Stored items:
--- START ---

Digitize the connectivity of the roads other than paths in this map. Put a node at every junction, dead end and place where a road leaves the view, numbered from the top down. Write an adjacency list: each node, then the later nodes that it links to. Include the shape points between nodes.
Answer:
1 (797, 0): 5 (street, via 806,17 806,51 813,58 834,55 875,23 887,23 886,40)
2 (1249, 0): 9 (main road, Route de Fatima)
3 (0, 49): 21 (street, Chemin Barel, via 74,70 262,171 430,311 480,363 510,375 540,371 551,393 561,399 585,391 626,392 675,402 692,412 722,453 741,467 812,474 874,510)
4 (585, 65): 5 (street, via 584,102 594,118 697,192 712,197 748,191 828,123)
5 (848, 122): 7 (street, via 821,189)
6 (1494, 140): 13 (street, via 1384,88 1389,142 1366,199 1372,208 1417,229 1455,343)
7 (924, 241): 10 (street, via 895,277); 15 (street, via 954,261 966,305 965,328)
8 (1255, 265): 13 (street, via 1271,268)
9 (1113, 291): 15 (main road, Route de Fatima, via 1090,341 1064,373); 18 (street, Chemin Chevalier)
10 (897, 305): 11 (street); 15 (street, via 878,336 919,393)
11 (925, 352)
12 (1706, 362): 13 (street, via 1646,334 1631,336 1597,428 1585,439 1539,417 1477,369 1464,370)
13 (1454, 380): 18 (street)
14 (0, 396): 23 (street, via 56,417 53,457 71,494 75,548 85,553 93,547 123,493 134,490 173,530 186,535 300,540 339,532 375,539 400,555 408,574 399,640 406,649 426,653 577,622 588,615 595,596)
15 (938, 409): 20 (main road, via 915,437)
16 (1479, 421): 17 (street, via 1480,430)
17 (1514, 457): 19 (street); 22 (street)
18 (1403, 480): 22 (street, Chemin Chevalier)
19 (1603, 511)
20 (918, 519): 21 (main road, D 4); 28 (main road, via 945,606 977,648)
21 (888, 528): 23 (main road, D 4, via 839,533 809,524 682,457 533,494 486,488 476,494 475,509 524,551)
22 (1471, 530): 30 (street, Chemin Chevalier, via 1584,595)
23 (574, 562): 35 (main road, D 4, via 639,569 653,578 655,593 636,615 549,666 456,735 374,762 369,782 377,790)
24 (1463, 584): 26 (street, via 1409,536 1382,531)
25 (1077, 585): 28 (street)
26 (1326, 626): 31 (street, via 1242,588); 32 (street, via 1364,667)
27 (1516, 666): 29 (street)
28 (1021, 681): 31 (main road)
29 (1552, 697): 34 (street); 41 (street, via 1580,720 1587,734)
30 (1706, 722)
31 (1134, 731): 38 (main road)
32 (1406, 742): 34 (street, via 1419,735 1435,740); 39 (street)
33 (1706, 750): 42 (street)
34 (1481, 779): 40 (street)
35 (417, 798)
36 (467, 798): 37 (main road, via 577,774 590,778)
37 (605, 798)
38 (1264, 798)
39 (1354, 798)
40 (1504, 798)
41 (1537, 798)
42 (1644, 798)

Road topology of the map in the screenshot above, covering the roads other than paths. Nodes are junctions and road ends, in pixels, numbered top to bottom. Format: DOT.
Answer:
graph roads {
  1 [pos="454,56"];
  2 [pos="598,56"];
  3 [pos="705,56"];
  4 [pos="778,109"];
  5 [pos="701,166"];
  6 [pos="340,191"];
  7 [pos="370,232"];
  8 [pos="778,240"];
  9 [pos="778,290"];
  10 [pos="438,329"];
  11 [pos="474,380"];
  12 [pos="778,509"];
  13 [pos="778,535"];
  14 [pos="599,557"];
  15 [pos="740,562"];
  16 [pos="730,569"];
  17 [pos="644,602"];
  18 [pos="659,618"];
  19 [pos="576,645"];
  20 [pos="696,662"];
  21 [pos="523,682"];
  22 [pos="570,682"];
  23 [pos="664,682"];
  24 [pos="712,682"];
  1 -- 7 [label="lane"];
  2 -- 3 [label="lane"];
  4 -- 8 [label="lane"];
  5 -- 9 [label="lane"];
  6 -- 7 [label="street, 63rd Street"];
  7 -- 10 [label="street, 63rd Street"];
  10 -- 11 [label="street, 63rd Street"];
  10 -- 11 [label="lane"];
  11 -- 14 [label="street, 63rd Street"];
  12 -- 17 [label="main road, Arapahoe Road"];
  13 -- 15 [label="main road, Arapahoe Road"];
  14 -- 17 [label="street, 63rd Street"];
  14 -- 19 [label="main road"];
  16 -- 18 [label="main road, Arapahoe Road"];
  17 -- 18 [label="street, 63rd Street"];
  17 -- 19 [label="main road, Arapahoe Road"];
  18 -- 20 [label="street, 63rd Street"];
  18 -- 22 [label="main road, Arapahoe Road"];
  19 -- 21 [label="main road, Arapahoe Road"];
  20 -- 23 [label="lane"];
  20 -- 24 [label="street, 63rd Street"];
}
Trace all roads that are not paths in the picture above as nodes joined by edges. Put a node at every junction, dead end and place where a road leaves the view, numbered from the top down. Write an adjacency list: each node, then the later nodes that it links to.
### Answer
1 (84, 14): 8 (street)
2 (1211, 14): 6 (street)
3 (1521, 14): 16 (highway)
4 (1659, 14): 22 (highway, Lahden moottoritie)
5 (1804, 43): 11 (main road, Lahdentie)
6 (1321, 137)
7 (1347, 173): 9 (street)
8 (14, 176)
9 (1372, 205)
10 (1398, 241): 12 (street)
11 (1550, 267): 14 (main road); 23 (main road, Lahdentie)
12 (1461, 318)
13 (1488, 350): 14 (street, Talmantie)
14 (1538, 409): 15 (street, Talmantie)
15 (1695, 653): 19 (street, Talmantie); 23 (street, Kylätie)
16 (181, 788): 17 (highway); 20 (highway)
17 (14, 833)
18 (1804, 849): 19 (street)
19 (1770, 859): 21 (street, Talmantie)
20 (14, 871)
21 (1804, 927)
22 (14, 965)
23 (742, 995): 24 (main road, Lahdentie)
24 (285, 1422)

--- END ---

About this task => Your answer must be a copy of every line in the data above that holds the string "dead".

Answer box =>
Digitize the connectivity of the roads other than paths in this map. Put a node at every junction, dead end and place where a road leaves the view, numbered from the top down. Write an adjacency list: each node, then the later nodes that it links to. Include the shape points between nodes.
Trace all roads that are not paths in the picture above as nodes joined by edges. Put a node at every junction, dead end and place where a road leaves the view, numbered from the top down. Write an adjacency list: each node, then the later nodes that it links to.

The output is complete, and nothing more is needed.